SET TASK A:
In the excerpt on electrode patterning, what acts as a hard mask for reactive ion etching the sacrificial part (12) in some embodiments?

SELECTED EXTRACT:
>> start
As indicated in FIG. 1g, the distance (d1) between the electrodes is provided (e.g., defined) in the step (d) of patterning the masking layer (14) to expose at least part of the conductive layer (13) above the sacrificial part (12). In an embodiment, the distance (d2) of the recessed region in the dielectric layer between the electrodes is substantively equal to the distance (d1) between the electrodes. Because, in some embodiments, the electrodes act as hard mask for reactive ion etching the sacrificial part (12). In an embodiment, the distance (d2) of the recessed region in the dielectric layer between the electrodes within 10% margin of the distance (d1) between the electrodes. In an example embodiment, the distance (d2) of the recessed region in the dielectric layer between the electrodes is within 5% margin of the distance (d1) between the electrodes.

The pitch (d3), as indicated in FIG. 1h, is provided (e.g., defined) after step (e) of etching the conductive layer (13) by ion-beam thereby forming the plurality of electrodes (15).
>> end
SET TASK B:
Can you reproduce the records word for word, everything from the line containing "country: Guatemala" down to the end of the records, including both ends?

MATERIAL FOR THIS EXERCISE:
>> start
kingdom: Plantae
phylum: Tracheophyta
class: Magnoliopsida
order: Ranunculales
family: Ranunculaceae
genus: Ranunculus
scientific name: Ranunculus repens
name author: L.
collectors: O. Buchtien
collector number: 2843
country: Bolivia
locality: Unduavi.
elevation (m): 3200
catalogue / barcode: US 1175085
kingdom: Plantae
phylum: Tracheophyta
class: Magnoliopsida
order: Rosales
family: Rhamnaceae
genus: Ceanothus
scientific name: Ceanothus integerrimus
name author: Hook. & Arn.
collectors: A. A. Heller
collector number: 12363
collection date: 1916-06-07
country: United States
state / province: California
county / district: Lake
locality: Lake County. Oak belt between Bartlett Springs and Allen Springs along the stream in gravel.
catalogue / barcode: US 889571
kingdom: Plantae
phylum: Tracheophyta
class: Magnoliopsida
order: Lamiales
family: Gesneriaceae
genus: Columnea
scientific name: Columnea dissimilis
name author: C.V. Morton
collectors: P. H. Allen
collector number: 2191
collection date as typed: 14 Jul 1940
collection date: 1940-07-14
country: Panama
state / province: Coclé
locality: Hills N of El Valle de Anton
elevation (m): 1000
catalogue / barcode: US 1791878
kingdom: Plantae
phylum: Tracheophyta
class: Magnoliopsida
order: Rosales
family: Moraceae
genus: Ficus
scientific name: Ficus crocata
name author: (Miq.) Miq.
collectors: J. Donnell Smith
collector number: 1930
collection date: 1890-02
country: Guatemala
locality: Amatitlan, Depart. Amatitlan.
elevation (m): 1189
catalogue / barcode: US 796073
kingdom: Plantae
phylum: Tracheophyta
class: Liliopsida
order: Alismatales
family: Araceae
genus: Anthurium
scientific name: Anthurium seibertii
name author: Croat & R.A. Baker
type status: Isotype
>> end
OUTPUT A:
The electrodes.

OUTPUT B:
country: Guatemala
locality: Amatitlan, Depart. Amatitlan.
elevation (m): 1189
catalogue / barcode: US 796073
kingdom: Plantae
phylum: Tracheophyta
class: Liliopsida
order: Alismatales
family: Araceae
genus: Anthurium
scientific name: Anthurium seibertii
name author: Croat & R.A. Baker
type status: Isotype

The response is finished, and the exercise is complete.